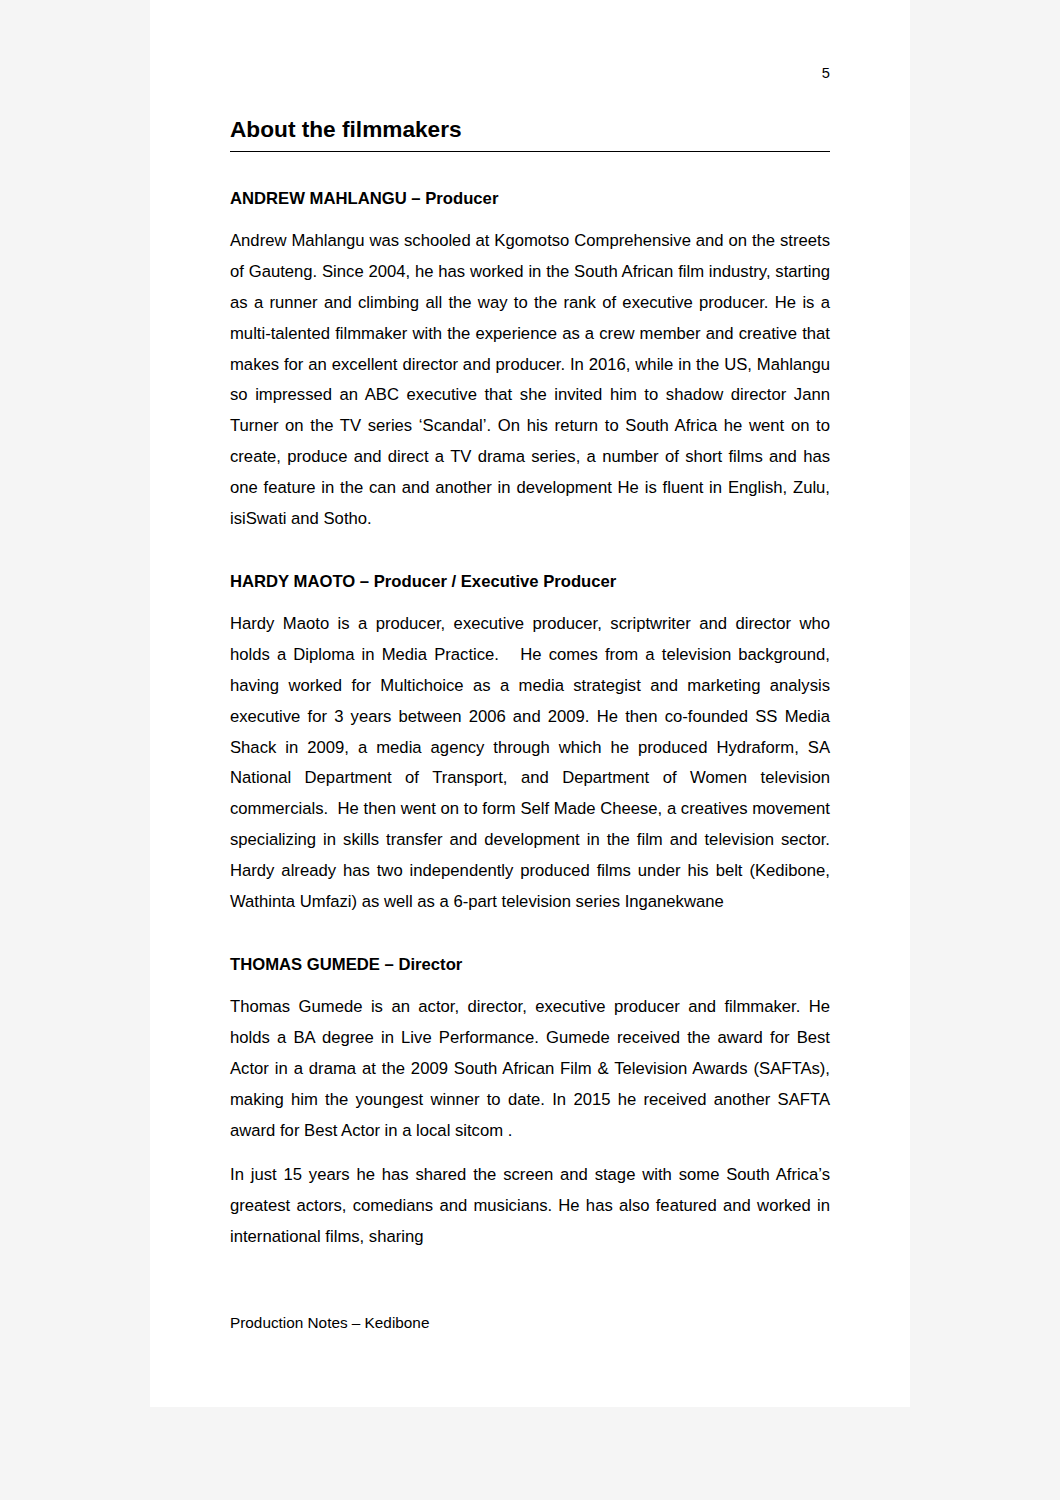5
About the filmmakers
ANDREW MAHLANGU – Producer
Andrew Mahlangu was schooled at Kgomotso Comprehensive and on the streets of Gauteng. Since 2004, he has worked in the South African film industry, starting as a runner and climbing all the way to the rank of executive producer. He is a multi-talented filmmaker with the experience as a crew member and creative that makes for an excellent director and producer. In 2016, while in the US, Mahlangu so impressed an ABC executive that she invited him to shadow director Jann Turner on the TV series ‘Scandal’. On his return to South Africa he went on to create, produce and direct a TV drama series, a number of short films and has one feature in the can and another in development He is fluent in English, Zulu, isiSwati and Sotho.
HARDY MAOTO – Producer / Executive Producer
Hardy Maoto is a producer, executive producer, scriptwriter and director who holds a Diploma in Media Practice. He comes from a television background, having worked for Multichoice as a media strategist and marketing analysis executive for 3 years between 2006 and 2009. He then co-founded SS Media Shack in 2009, a media agency through which he produced Hydraform, SA National Department of Transport, and Department of Women television commercials. He then went on to form Self Made Cheese, a creatives movement specializing in skills transfer and development in the film and television sector. Hardy already has two independently produced films under his belt (Kedibone, Wathinta Umfazi) as well as a 6-part television series Inganekwane
THOMAS GUMEDE – Director
Thomas Gumede is an actor, director, executive producer and filmmaker. He holds a BA degree in Live Performance. Gumede received the award for Best Actor in a drama at the 2009 South African Film & Television Awards (SAFTAs), making him the youngest winner to date. In 2015 he received another SAFTA award for Best Actor in a local sitcom .
In just 15 years he has shared the screen and stage with some South Africa’s greatest actors, comedians and musicians. He has also featured and worked in international films, sharing
Production Notes – Kedibone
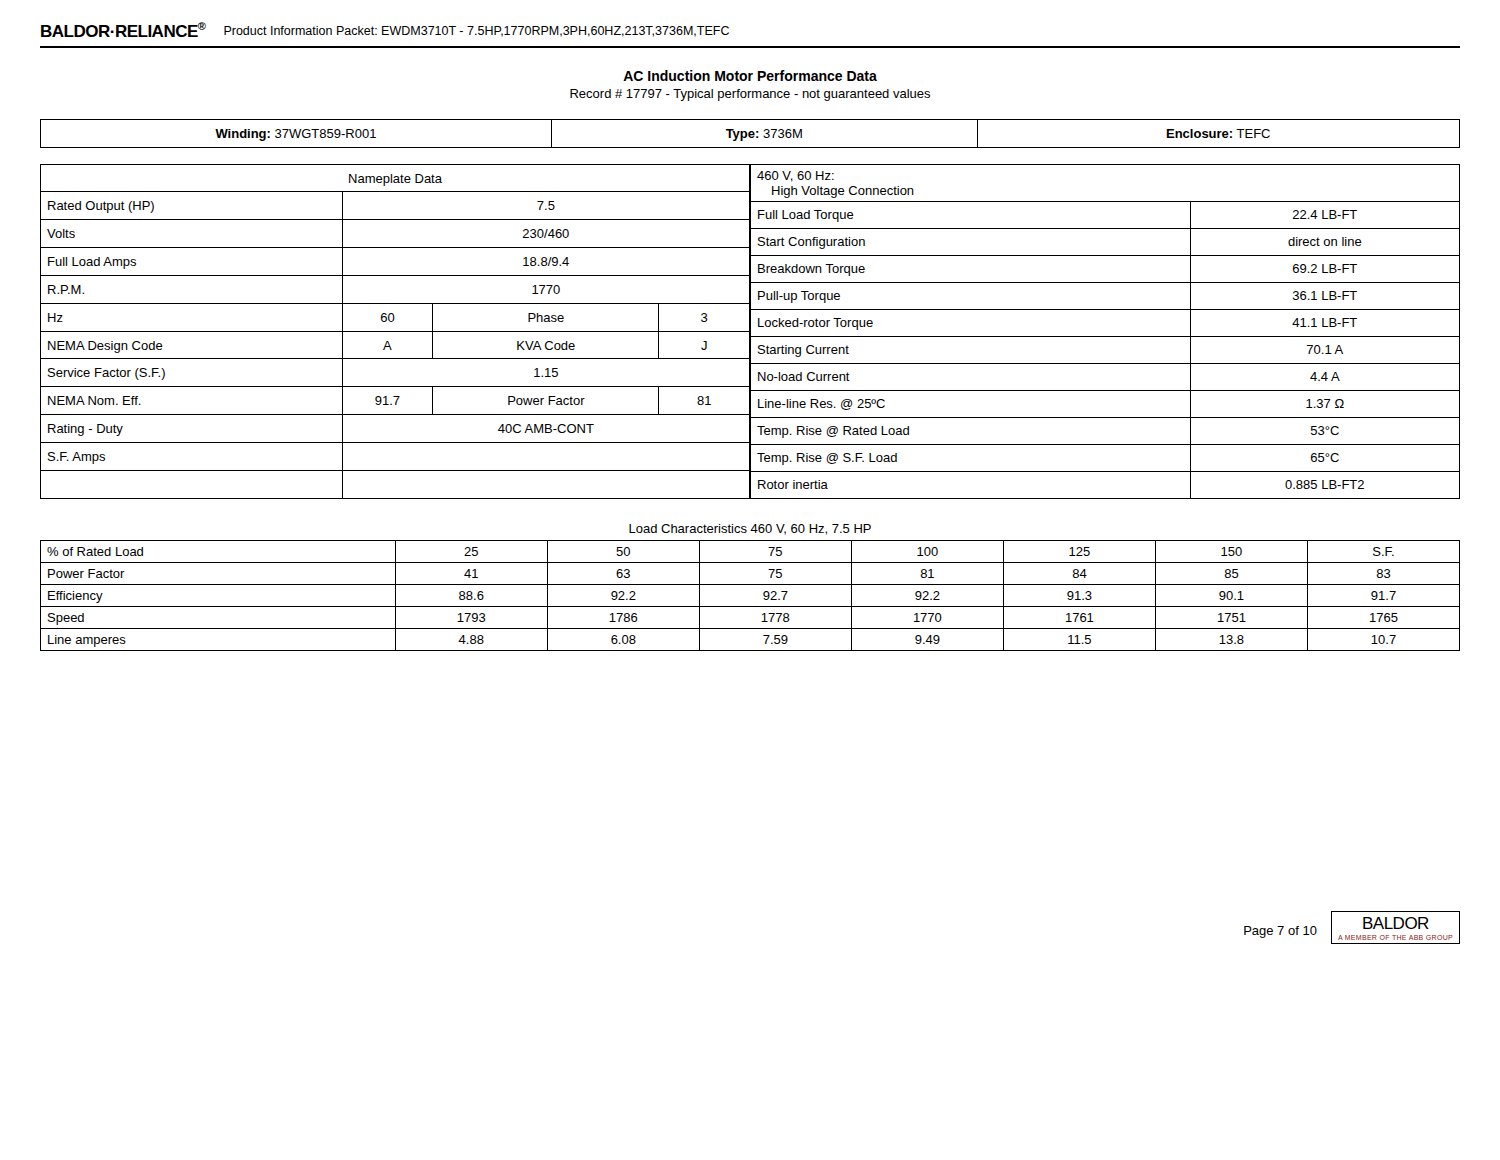BALDOR·RELIANCE®
Product Information Packet: EWDM3710T - 7.5HP,1770RPM,3PH,60HZ,213T,3736M,TEFC
AC Induction Motor Performance Data
Record # 17797 - Typical performance - not guaranteed values
| Winding: 37WGT859-R001 | Type: 3736M | Enclosure: TEFC |
| Nameplate Data |
| Rated Output (HP) | 7.5 |
| Volts | 230/460 |
| Full Load Amps | 18.8/9.4 |
| R.P.M. | 1770 |
| Hz | 60 | Phase | 3 |
| NEMA Design Code | A | KVA Code | J |
| Service Factor (S.F.) | 1.15 |
| NEMA Nom. Eff. | 91.7 | Power Factor | 81 |
| Rating - Duty | 40C AMB-CONT |
| S.F. Amps | |
| 460 V, 60 Hz: High Voltage Connection |
| Full Load Torque | 22.4 LB-FT |
| Start Configuration | direct on line |
| Breakdown Torque | 69.2 LB-FT |
| Pull-up Torque | 36.1 LB-FT |
| Locked-rotor Torque | 41.1 LB-FT |
| Starting Current | 70.1 A |
| No-load Current | 4.4 A |
| Line-line Res. @ 25ºC | 1.37 Ω |
| Temp. Rise @ Rated Load | 53°C |
| Temp. Rise @ S.F. Load | 65°C |
| Rotor inertia | 0.885 LB-FT2 |
Load Characteristics 460 V, 60 Hz, 7.5 HP
| % of Rated Load | 25 | 50 | 75 | 100 | 125 | 150 | S.F. |
| Power Factor | 41 | 63 | 75 | 81 | 84 | 85 | 83 |
| Efficiency | 88.6 | 92.2 | 92.7 | 92.2 | 91.3 | 90.1 | 91.7 |
| Speed | 1793 | 1786 | 1778 | 1770 | 1761 | 1751 | 1765 |
| Line amperes | 4.88 | 6.08 | 7.59 | 9.49 | 11.5 | 13.8 | 10.7 |
Page 7 of 10
BALDOR
A MEMBER OF THE ABB GROUP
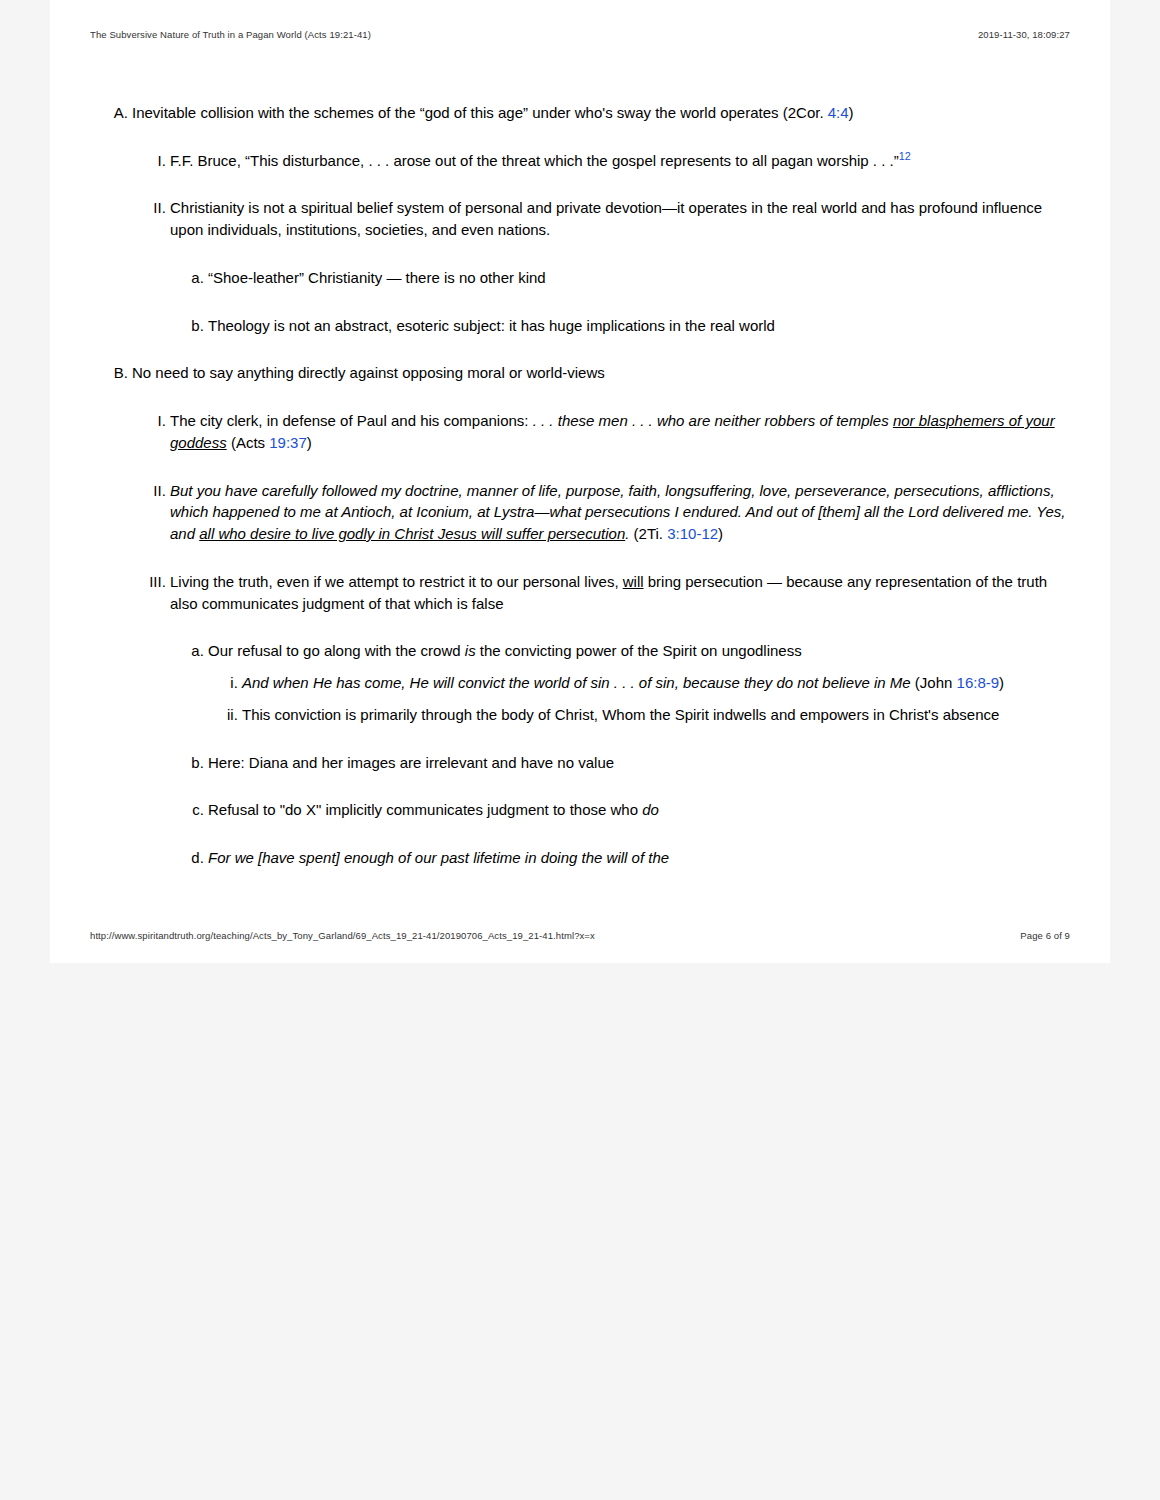The Subversive Nature of Truth in a Pagan World (Acts 19:21-41) 2019-11-30, 18:09:27
Inevitable collision with the schemes of the “god of this age” under who's sway the world operates (2Cor. 4:4)
F.F. Bruce, “This disturbance, . . . arose out of the threat which the gospel represents to all pagan worship . . .”12
Christianity is not a spiritual belief system of personal and private devotion—it operates in the real world and has profound influence upon individuals, institutions, societies, and even nations.
“Shoe-leather” Christianity — there is no other kind
Theology is not an abstract, esoteric subject: it has huge implications in the real world
No need to say anything directly against opposing moral or world-views
The city clerk, in defense of Paul and his companions: . . . these men . . . who are neither robbers of temples nor blasphemers of your goddess (Acts 19:37)
But you have carefully followed my doctrine, manner of life, purpose, faith, longsuffering, love, perseverance, persecutions, afflictions, which happened to me at Antioch, at Iconium, at Lystra—what persecutions I endured. And out of [them] all the Lord delivered me. Yes, and all who desire to live godly in Christ Jesus will suffer persecution. (2Ti. 3:10-12)
Living the truth, even if we attempt to restrict it to our personal lives, will bring persecution — because any representation of the truth also communicates judgment of that which is false
Our refusal to go along with the crowd is the convicting power of the Spirit on ungodliness
And when He has come, He will convict the world of sin . . . of sin, because they do not believe in Me (John 16:8-9)
This conviction is primarily through the body of Christ, Whom the Spirit indwells and empowers in Christ's absence
Here: Diana and her images are irrelevant and have no value
Refusal to "do X" implicitly communicates judgment to those who do
For we [have spent] enough of our past lifetime in doing the will of the
http://www.spiritandtruth.org/teaching/Acts_by_Tony_Garland/69_Acts_19_21-41/20190706_Acts_19_21-41.html?x=x Page 6 of 9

★ ★ ★

◆ Assignment: Everything in the entries except the images must be copied exactly.

◆ Answer space:
5
About the filmmakers
ANDREW MAHLANGU – Producer
Andrew Mahlangu was schooled at Kgomotso Comprehensive and on the streets of Gauteng. Since 2004, he has worked in the South African film industry, starting as a runner and climbing all the way to the rank of executive producer. He is a multi-talented filmmaker with the experience as a crew member and creative that makes for an excellent director and producer. In 2016, while in the US, Mahlangu so impressed an ABC executive that she invited him to shadow director Jann Turner on the TV series ‘Scandal’. On his return to South Africa he went on to create, produce and direct a TV drama series, a number of short films and has one feature in the can and another in development He is fluent in English, Zulu, isiSwati and Sotho.
HARDY MAOTO – Producer / Executive Producer
Hardy Maoto is a producer, executive producer, scriptwriter and director who holds a Diploma in Media Practice. He comes from a television background, having worked for Multichoice as a media strategist and marketing analysis executive for 3 years between 2006 and 2009. He then co-founded SS Media Shack in 2009, a media agency through which he produced Hydraform, SA National Department of Transport, and Department of Women television commercials. He then went on to form Self Made Cheese, a creatives movement specializing in skills transfer and development in the film and television sector. Hardy already has two independently produced films under his belt (Kedibone, Wathinta Umfazi) as well as a 6-part television series Inganekwane
THOMAS GUMEDE – Director
Thomas Gumede is an actor, director, executive producer and filmmaker. He holds a BA degree in Live Performance. Gumede received the award for Best Actor in a drama at the 2009 South African Film & Television Awards (SAFTAs), making him the youngest winner to date. In 2015 he received another SAFTA award for Best Actor in a local sitcom .
In just 15 years he has shared the screen and stage with some South Africa’s greatest actors, comedians and musicians. He has also featured and worked in international films, sharing
Production Notes – Kedibone
BALDOR·RELIANCE®
Product Information Packet: EWDM3710T - 7.5HP,1770RPM,3PH,60HZ,213T,3736M,TEFC
AC Induction Motor Performance Data
Record # 17797 - Typical performance - not guaranteed values
| Winding: 37WGT859-R001 | Type: 3736M | Enclosure: TEFC |
| Nameplate Data |
| Rated Output (HP) | 7.5 |
| Volts | 230/460 |
| Full Load Amps | 18.8/9.4 |
| R.P.M. | 1770 |
| Hz | 60 | Phase | 3 |
| NEMA Design Code | A | KVA Code | J |
| Service Factor (S.F.) | 1.15 |
| NEMA Nom. Eff. | 91.7 | Power Factor | 81 |
| Rating - Duty | 40C AMB-CONT |
| S.F. Amps | |
| 460 V, 60 Hz: High Voltage Connection |
| Full Load Torque | 22.4 LB-FT |
| Start Configuration | direct on line |
| Breakdown Torque | 69.2 LB-FT |
| Pull-up Torque | 36.1 LB-FT |
| Locked-rotor Torque | 41.1 LB-FT |
| Starting Current | 70.1 A |
| No-load Current | 4.4 A |
| Line-line Res. @ 25ºC | 1.37 Ω |
| Temp. Rise @ Rated Load | 53°C |
| Temp. Rise @ S.F. Load | 65°C |
| Rotor inertia | 0.885 LB-FT2 |
Load Characteristics 460 V, 60 Hz, 7.5 HP
| % of Rated Load | 25 | 50 | 75 | 100 | 125 | 150 | S.F. |
| Power Factor | 41 | 63 | 75 | 81 | 84 | 85 | 83 |
| Efficiency | 88.6 | 92.2 | 92.7 | 92.2 | 91.3 | 90.1 | 91.7 |
| Speed | 1793 | 1786 | 1778 | 1770 | 1761 | 1751 | 1765 |
| Line amperes | 4.88 | 6.08 | 7.59 | 9.49 | 11.5 | 13.8 | 10.7 |
Page 7 of 10
BALDOR
A MEMBER OF THE ABB GROUP
The Subversive Nature of Truth in a Pagan World (Acts 19:21-41) 2019-11-30, 18:09:27
Inevitable collision with the schemes of the “god of this age” under who's sway the world operates (2Cor. 4:4)
F.F. Bruce, “This disturbance, . . . arose out of the threat which the gospel represents to all pagan worship . . .”12
Christianity is not a spiritual belief system of personal and private devotion—it operates in the real world and has profound influence upon individuals, institutions, societies, and even nations.
“Shoe-leather” Christianity — there is no other kind
Theology is not an abstract, esoteric subject: it has huge implications in the real world
No need to say anything directly against opposing moral or world-views
The city clerk, in defense of Paul and his companions: . . . these men . . . who are neither robbers of temples nor blasphemers of your goddess (Acts 19:37)
But you have carefully followed my doctrine, manner of life, purpose, faith, longsuffering, love, perseverance, persecutions, afflictions, which happened to me at Antioch, at Iconium, at Lystra—what persecutions I endured. And out of [them] all the Lord delivered me. Yes, and all who desire to live godly in Christ Jesus will suffer persecution. (2Ti. 3:10-12)
Living the truth, even if we attempt to restrict it to our personal lives, will bring persecution — because any representation of the truth also communicates judgment of that which is false
Our refusal to go along with the crowd is the convicting power of the Spirit on ungodliness
And when He has come, He will convict the world of sin . . . of sin, because they do not believe in Me (John 16:8-9)
This conviction is primarily through the body of Christ, Whom the Spirit indwells and empowers in Christ's absence
Here: Diana and her images are irrelevant and have no value
Refusal to "do X" implicitly communicates judgment to those who do
For we [have spent] enough of our past lifetime in doing the will of the
http://www.spiritandtruth.org/teaching/Acts_by_Tony_Garland/69_Acts_19_21-41/20190706_Acts_19_21-41.html?x=x Page 6 of 9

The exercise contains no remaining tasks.